The whole listing below should be output again, word for word.

INPUT —
——

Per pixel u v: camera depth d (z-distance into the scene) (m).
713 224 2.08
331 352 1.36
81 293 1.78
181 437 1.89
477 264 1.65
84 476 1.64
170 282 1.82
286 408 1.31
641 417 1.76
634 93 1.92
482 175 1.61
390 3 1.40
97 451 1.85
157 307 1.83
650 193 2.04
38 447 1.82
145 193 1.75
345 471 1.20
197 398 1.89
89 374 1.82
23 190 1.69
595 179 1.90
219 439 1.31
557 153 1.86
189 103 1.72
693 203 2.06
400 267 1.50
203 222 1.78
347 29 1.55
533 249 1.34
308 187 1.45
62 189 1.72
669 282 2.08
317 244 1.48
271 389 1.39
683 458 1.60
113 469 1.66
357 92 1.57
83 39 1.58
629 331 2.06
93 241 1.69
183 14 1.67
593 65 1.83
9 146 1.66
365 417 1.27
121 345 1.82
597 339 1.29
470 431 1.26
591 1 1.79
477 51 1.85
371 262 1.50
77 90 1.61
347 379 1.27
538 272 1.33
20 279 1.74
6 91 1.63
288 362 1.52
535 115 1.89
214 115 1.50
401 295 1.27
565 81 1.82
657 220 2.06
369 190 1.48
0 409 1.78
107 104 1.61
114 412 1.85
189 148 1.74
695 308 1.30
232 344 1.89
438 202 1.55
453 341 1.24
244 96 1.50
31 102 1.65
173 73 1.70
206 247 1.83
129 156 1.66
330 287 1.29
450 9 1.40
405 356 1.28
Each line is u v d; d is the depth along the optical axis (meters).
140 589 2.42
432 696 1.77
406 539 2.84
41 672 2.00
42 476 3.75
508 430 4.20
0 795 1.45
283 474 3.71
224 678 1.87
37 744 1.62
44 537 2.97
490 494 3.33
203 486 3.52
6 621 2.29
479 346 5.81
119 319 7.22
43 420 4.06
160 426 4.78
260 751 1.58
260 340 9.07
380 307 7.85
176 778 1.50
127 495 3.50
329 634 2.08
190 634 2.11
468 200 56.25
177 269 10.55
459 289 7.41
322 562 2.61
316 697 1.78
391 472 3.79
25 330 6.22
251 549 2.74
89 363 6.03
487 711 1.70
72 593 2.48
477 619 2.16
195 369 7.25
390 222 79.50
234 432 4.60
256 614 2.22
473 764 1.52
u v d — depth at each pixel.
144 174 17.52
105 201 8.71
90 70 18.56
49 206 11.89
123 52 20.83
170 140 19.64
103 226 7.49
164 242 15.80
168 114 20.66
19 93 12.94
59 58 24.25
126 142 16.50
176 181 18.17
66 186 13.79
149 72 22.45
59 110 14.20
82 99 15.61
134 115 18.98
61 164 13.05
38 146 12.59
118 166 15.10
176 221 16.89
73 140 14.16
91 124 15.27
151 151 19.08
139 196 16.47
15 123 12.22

——

FINISHED EXERCISE —
Per pixel u v: camera depth d (z-distance into the scene) (m).
713 224 2.08
331 352 1.36
81 293 1.78
181 437 1.89
477 264 1.65
84 476 1.64
170 282 1.82
286 408 1.31
641 417 1.76
634 93 1.92
482 175 1.61
390 3 1.40
97 451 1.85
157 307 1.83
650 193 2.04
38 447 1.82
145 193 1.75
345 471 1.20
197 398 1.89
89 374 1.82
23 190 1.69
595 179 1.90
219 439 1.31
557 153 1.86
189 103 1.72
693 203 2.06
400 267 1.50
203 222 1.78
347 29 1.55
533 249 1.34
308 187 1.45
62 189 1.72
669 282 2.08
317 244 1.48
271 389 1.39
683 458 1.60
113 469 1.66
357 92 1.57
83 39 1.58
629 331 2.06
93 241 1.69
183 14 1.67
593 65 1.83
9 146 1.66
365 417 1.27
121 345 1.82
597 339 1.29
470 431 1.26
591 1 1.79
477 51 1.85
371 262 1.50
77 90 1.61
347 379 1.27
538 272 1.33
20 279 1.74
6 91 1.63
288 362 1.52
535 115 1.89
214 115 1.50
401 295 1.27
565 81 1.82
657 220 2.06
369 190 1.48
0 409 1.78
107 104 1.61
114 412 1.85
189 148 1.74
695 308 1.30
232 344 1.89
438 202 1.55
453 341 1.24
244 96 1.50
31 102 1.65
173 73 1.70
206 247 1.83
129 156 1.66
330 287 1.29
450 9 1.40
405 356 1.28
Each line is u v d; d is the depth along the optical axis (meters).
140 589 2.42
432 696 1.77
406 539 2.84
41 672 2.00
42 476 3.75
508 430 4.20
0 795 1.45
283 474 3.71
224 678 1.87
37 744 1.62
44 537 2.97
490 494 3.33
203 486 3.52
6 621 2.29
479 346 5.81
119 319 7.22
43 420 4.06
160 426 4.78
260 751 1.58
260 340 9.07
380 307 7.85
176 778 1.50
127 495 3.50
329 634 2.08
190 634 2.11
468 200 56.25
177 269 10.55
459 289 7.41
322 562 2.61
316 697 1.78
391 472 3.79
25 330 6.22
251 549 2.74
89 363 6.03
487 711 1.70
72 593 2.48
477 619 2.16
195 369 7.25
390 222 79.50
234 432 4.60
256 614 2.22
473 764 1.52
u v d — depth at each pixel.
144 174 17.52
105 201 8.71
90 70 18.56
49 206 11.89
123 52 20.83
170 140 19.64
103 226 7.49
164 242 15.80
168 114 20.66
19 93 12.94
59 58 24.25
126 142 16.50
176 181 18.17
66 186 13.79
149 72 22.45
59 110 14.20
82 99 15.61
134 115 18.98
61 164 13.05
38 146 12.59
118 166 15.10
176 221 16.89
73 140 14.16
91 124 15.27
151 151 19.08
139 196 16.47
15 123 12.22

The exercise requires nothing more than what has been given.